EXERCISE REQUIREMENTS:
Look at each line below and tally those holding "hivatalos"; answer with that figure and nothing else.
---------- DATA RECORDS
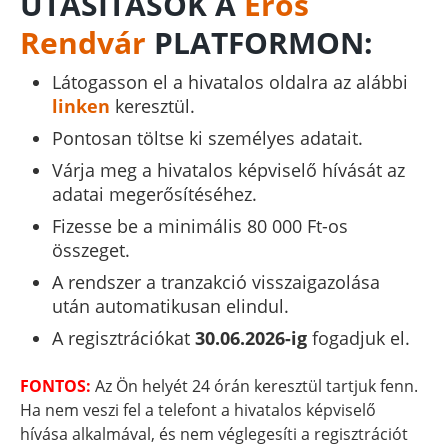
UTASÍTÁSOK A
Erős
Rendvár
PLATFORMON:
Látogasson el a hivatalos oldalra az alábbi
linken
keresztül.
Pontosan töltse ki személyes adatait.
Várja meg a hivatalos képviselő hívását az
adatai megerősítéséhez.
Fizesse be a minimális 80 000 Ft-os
összeget.
A rendszer a tranzakció visszaigazolása
után automatikusan elindul.
A regisztrációkat
30.06.2026-ig
fogadjuk el.
FONTOS:
Az Ön helyét 24 órán keresztül tartjuk fenn.
Ha nem veszi fel a telefont a hivatalos képviselő
hívása alkalmával, és nem véglegesíti a regisztrációt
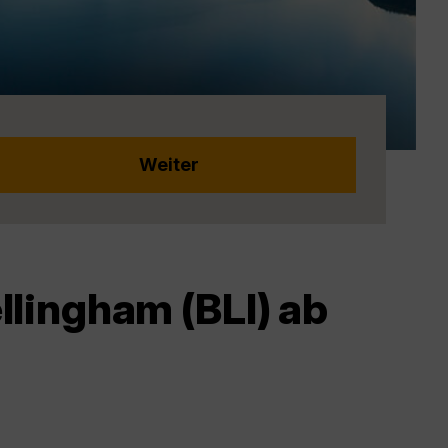
lingham (BLI) ab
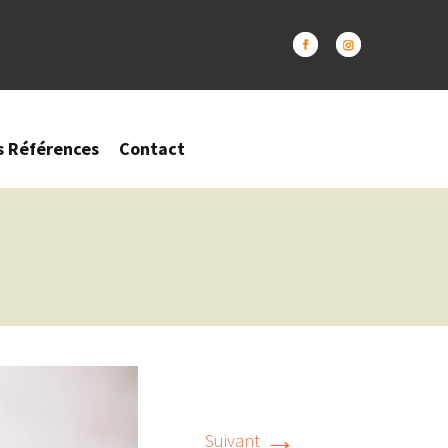
s Références
Contact
→
Suivant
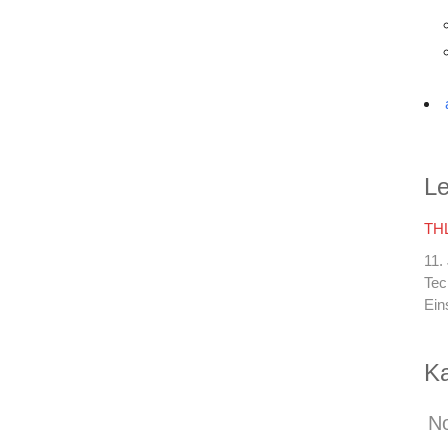
Le
THL
11.
Tec
Ein
Ka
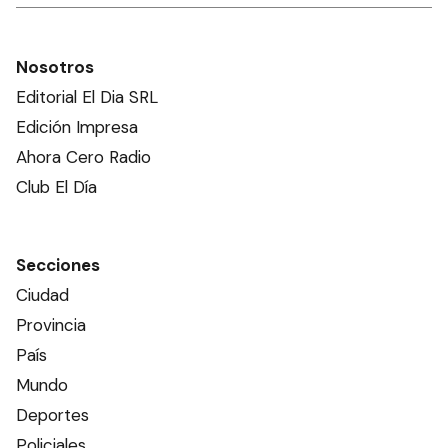
Nosotros
Editorial El Dia SRL
Edición Impresa
Ahora Cero Radio
Club El Día
Secciones
Ciudad
Provincia
País
Mundo
Deportes
Policiales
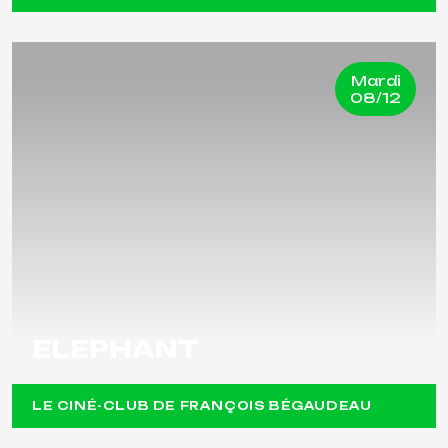
Mardi
08/12
ELEPHANT
LE CINÉ-CLUB DE FRANÇOIS BÉGAUDEAU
--------------------
RESPONSE TO THIS EXERCISE:
3